**Problem to work on:** Word for word, restate the lines of the listing below from the line with "Schreiben Sie uns." through the line with "Résidentiel", and do not include the pictures.

**Data:**
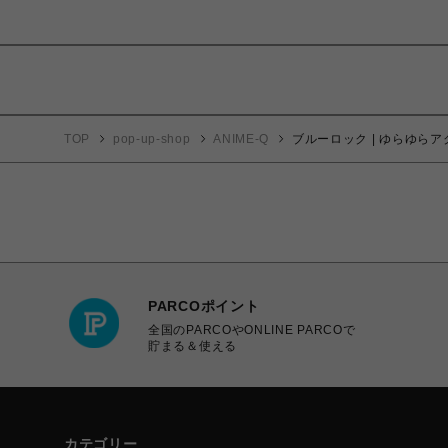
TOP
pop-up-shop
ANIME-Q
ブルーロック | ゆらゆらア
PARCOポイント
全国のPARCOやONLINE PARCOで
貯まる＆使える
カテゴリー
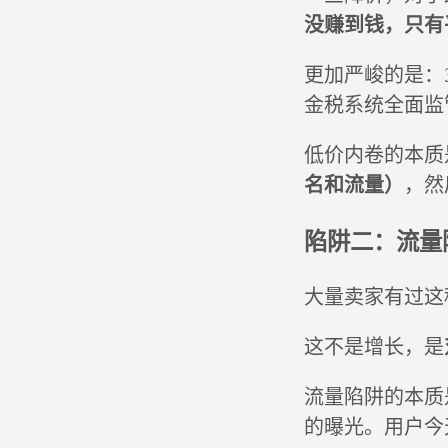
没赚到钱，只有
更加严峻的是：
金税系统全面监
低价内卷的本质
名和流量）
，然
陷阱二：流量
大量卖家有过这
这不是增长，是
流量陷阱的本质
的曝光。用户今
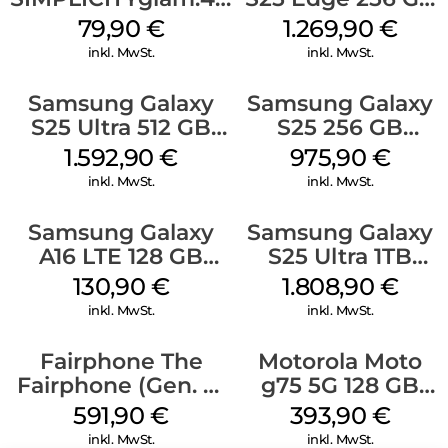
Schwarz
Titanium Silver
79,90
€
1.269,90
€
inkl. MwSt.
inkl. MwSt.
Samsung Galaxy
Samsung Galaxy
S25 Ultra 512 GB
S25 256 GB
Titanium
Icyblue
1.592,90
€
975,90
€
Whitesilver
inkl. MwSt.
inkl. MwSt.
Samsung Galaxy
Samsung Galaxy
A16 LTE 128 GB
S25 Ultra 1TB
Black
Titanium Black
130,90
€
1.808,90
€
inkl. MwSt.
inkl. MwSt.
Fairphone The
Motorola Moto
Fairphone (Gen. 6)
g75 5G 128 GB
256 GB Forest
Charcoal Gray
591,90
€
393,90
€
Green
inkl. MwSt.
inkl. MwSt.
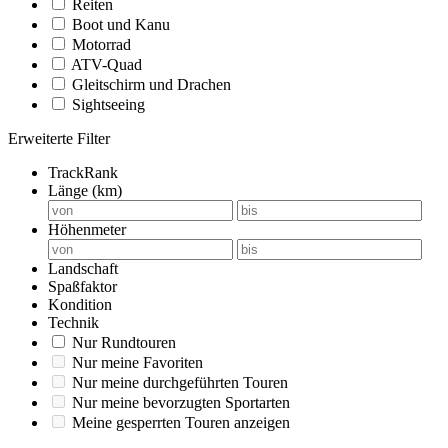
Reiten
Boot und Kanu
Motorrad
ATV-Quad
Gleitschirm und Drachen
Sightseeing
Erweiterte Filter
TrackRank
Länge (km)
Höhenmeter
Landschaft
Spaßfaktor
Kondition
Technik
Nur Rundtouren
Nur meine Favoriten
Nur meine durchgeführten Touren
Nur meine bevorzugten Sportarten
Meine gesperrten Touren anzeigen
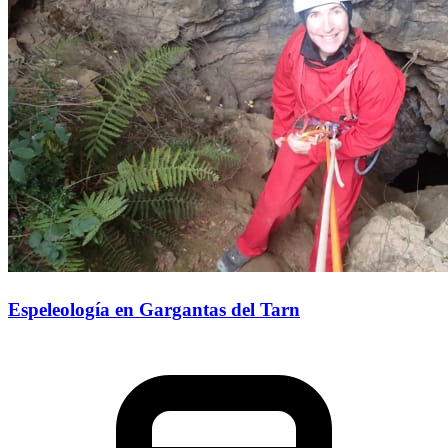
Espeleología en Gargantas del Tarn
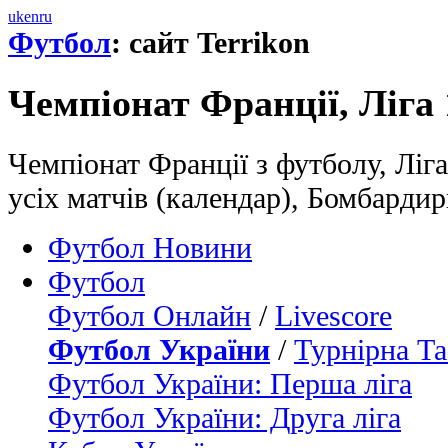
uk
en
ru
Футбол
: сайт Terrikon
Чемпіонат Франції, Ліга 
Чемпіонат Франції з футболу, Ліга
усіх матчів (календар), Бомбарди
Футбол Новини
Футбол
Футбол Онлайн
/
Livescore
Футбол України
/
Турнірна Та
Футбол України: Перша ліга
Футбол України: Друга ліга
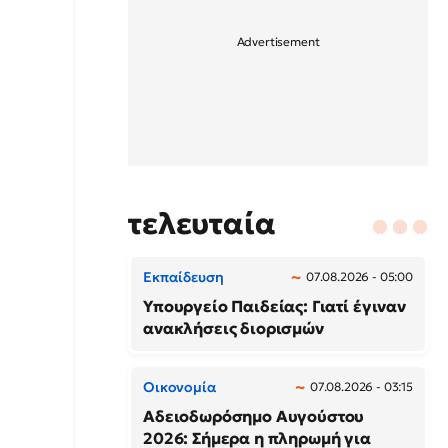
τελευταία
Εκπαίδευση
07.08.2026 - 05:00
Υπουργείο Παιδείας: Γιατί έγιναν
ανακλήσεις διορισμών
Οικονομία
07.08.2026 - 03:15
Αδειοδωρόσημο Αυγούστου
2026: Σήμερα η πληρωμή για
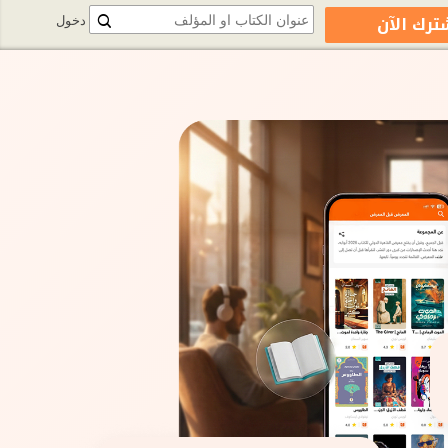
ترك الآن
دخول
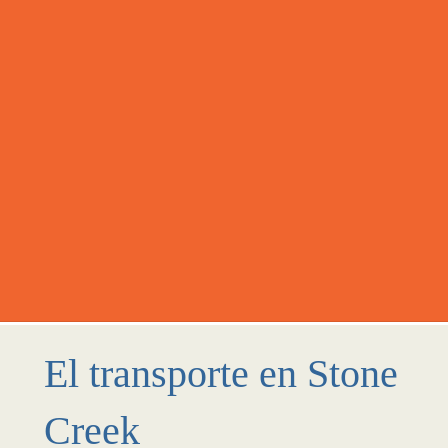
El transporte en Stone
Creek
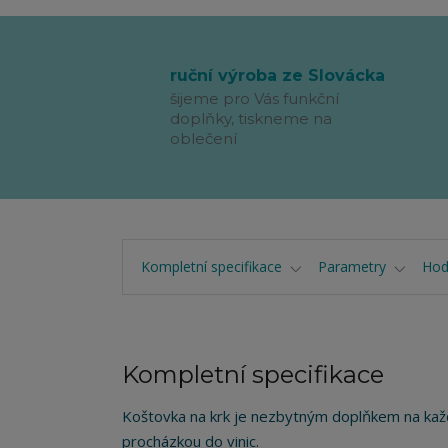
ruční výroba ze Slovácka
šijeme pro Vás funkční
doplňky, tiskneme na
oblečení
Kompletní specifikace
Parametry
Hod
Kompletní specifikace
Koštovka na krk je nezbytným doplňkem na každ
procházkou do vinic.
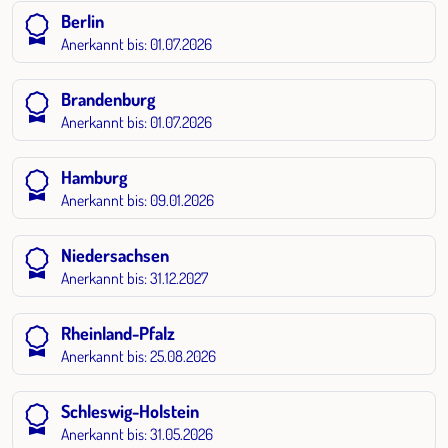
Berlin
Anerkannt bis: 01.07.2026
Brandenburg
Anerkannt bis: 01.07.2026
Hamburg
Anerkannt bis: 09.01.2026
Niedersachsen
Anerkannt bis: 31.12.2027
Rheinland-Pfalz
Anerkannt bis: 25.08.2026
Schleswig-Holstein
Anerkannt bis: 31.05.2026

* * *

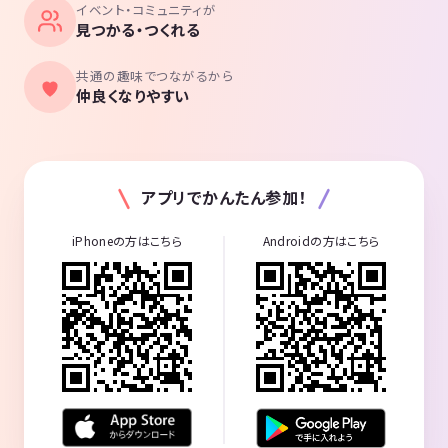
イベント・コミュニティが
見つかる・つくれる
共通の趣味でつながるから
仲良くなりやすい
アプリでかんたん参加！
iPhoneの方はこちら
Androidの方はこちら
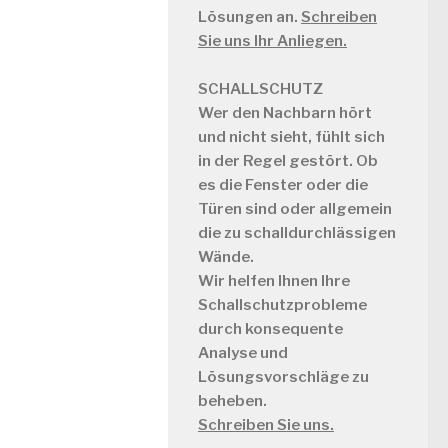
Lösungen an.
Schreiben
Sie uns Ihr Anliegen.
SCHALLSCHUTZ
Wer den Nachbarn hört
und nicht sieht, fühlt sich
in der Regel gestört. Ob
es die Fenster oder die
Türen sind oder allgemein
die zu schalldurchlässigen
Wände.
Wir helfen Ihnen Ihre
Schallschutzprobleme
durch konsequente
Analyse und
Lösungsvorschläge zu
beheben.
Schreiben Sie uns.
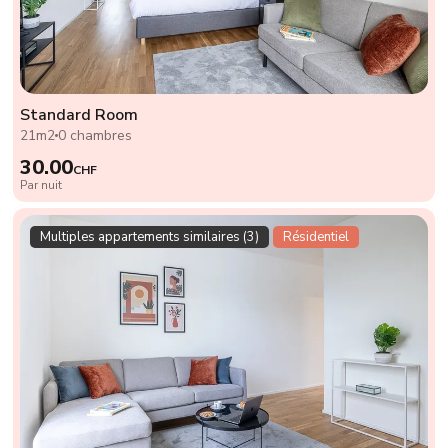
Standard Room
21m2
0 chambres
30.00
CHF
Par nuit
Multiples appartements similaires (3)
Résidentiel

**Output:**
Schreiben Sie uns.
Standard Room
21m2
0 chambres
30.00
CHF
Par nuit
Multiples appartements similaires (3)
Résidentiel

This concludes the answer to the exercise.